Le décompte des violences sur les populations vulnérables en Côte d’Ivoire s’établit à 1 732 cas enregistrés depuis janvier 2025. Cette statistique, rendue publique par les organisations actives sur le terrain, concerne aussi bien les femmes, les enfants, les personnes en situation de handicap que les groupes marginalisés vivant en marge des dispositifs sociaux. Le chiffre confirme une tendance qui inquiète les acteurs ivoiriens de la protection des droits humains, dans un pays par ailleurs engagé dans une trajectoire de modernisation économique et institutionnelle.
Une cartographie de la vulnérabilité qui se précise
Derrière le total de 1 732 signalements, plusieurs catégories de victimes coexistent. Les violences physiques, sexuelles, psychologiques et économiques se croisent souvent dans les mêmes trajectoires individuelles, rendant l’évaluation complexe. Les structures d’écoute et de prise en charge, qu’elles relèvent de l’État, des collectivités ou de la société civile, voient affluer des dossiers qui révèlent l’ampleur d’un phénomène longtemps minoré dans le débat public.
La question de la marginalisation reste centrale. Les personnes vivant avec un handicap, les minorités sociales ou les ménages précaires accèdent difficilement aux mécanismes de plainte et de réparation. Cette barrière institutionnelle, combinée à la stigmatisation, alimente un sous-signalement chronique. Concrètement, les 1 732 cas documentés ne représentent qu’une partie d’une réalité plus large, que les professionnels du secteur peinent à quantifier avec précision faute de système national centralisé d’alerte.
Des dispositifs publics sous tension
La Côte d’Ivoire a multiplié, ces dernières années, les initiatives de protection sociale, depuis le renforcement du cadre légal contre les violences basées sur le genre jusqu’à la création de plateformes de signalement. Reste que la mise en œuvre opérationnelle se heurte à des contraintes budgétaires et humaines. Les centres d’accueil manquent souvent de personnel formé, et les délais judiciaires demeurent un frein dissuasif pour de nombreuses victimes.
Les autorités ivoiriennes ont, à plusieurs reprises, affiché leur volonté de durcir la réponse pénale et de fluidifier l’accompagnement psychosocial. Mais sur le terrain, les associations rappellent que l’efficacité d’une politique publique ne se mesure pas seulement au nombre de textes adoptés. Elle se vérifie dans la capacité à transformer un signalement en procédure aboutie, et une procédure en réparation effective pour la victime. À ce jour, ce continuum demeure fragile.
Un enjeu de cohésion sociale et de souveraineté institutionnelle
Au-delà de la dimension humanitaire, la question des violences sur les populations marginalisées engage la crédibilité institutionnelle d’Abidjan. La Côte d’Ivoire, qui aspire à consolider son leadership régional en Afrique de l’Ouest, sait que la qualité de sa gouvernance sociale conditionne aussi sa réputation auprès des partenaires internationaux. Les bailleurs multilatéraux et les agences des Nations unies intègrent désormais les indicateurs de protection dans leurs évaluations de risques pays.
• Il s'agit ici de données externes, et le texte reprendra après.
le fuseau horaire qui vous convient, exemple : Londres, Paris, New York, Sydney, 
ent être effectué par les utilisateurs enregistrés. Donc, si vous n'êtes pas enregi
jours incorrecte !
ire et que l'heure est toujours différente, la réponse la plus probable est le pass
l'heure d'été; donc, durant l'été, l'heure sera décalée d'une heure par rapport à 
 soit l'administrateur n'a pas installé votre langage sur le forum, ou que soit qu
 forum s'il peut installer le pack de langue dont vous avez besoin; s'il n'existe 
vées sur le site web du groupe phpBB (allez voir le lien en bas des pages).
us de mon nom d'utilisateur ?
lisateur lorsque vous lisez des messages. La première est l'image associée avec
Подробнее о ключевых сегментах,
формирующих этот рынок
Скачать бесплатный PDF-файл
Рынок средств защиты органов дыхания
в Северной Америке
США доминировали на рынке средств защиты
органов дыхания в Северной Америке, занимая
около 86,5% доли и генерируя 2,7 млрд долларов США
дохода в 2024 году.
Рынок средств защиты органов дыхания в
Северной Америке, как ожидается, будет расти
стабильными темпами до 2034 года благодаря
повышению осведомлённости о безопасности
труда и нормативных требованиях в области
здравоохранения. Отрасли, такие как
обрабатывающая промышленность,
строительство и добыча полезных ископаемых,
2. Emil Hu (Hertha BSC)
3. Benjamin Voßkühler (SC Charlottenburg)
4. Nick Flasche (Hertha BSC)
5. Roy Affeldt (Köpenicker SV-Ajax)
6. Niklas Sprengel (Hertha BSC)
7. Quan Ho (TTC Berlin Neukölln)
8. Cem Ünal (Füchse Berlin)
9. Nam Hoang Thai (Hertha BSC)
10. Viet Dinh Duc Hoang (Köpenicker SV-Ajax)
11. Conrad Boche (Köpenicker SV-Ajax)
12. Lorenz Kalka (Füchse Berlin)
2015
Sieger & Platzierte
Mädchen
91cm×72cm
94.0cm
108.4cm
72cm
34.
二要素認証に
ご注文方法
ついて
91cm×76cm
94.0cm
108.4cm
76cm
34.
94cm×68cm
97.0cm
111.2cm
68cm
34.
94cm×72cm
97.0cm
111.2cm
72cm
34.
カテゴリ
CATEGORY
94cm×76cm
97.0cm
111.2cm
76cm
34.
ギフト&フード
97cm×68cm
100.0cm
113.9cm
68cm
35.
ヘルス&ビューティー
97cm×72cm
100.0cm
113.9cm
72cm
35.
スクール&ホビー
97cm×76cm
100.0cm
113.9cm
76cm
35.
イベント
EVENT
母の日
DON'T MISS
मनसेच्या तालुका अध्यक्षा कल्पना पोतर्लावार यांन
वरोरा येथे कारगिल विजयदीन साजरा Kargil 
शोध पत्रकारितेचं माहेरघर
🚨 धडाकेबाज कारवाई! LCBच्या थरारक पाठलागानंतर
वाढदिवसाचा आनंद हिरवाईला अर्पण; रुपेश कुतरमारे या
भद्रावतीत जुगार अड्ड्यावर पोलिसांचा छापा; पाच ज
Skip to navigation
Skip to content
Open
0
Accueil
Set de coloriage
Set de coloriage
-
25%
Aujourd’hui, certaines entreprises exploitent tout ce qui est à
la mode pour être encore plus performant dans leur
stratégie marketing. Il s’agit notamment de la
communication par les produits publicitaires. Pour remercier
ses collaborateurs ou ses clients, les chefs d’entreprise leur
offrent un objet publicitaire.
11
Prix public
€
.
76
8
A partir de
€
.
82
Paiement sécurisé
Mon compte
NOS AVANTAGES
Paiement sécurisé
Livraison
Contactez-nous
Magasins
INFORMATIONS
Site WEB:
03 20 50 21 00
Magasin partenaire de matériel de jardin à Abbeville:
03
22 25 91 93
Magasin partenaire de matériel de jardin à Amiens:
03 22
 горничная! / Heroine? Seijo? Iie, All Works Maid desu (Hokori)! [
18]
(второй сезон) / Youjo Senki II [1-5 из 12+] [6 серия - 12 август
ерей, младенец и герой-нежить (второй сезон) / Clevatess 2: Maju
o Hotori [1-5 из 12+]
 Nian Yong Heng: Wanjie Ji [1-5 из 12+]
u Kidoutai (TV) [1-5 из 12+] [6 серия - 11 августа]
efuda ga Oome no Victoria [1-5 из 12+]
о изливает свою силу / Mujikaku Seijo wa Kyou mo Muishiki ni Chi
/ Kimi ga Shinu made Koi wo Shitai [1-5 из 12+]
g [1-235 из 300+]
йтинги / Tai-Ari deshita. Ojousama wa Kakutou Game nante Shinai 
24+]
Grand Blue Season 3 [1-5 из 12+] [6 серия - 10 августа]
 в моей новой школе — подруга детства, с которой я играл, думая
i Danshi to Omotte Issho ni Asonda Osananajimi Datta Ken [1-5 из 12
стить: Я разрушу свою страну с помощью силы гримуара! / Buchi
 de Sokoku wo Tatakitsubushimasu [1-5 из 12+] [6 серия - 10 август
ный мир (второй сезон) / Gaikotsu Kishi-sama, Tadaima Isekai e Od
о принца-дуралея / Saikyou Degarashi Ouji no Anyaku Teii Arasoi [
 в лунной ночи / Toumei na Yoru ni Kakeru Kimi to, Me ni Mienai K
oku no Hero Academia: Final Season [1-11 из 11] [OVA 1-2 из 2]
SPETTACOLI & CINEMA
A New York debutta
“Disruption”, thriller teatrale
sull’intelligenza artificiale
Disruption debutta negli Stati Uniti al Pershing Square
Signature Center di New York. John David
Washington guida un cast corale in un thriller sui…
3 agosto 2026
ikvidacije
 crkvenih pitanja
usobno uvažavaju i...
Dans ce contexte, le chiffre de 1 732 cas agit comme un indicateur d’alerte. Il invite à repenser l’articulation entre prévention, sanction et réparation, et à mobiliser davantage les ressources locales, notamment les chefferies traditionnelles et les autorités religieuses qui jouent un rôle de relais auprès des communautés rurales. La digitalisation des dispositifs de signalement, encore embryonnaire, pourrait également constituer un levier pour réduire la distance entre les victimes et les structures de prise en charge.
Les acteurs ivoiriens de la protection sociale insistent sur la nécessité d’une réponse intégrée associant ministères, collectivités, organisations non gouvernementales et secteur privé. Sans cette coordination, le risque demeure que les statistiques continuent de progresser sans que les trajectoires individuelles ne s’améliorent. La prochaine étape pourrait passer par la consolidation d’un observatoire national des violences, capable de produire des données fiables et exploitables par les décideurs publics. Selon FratMat.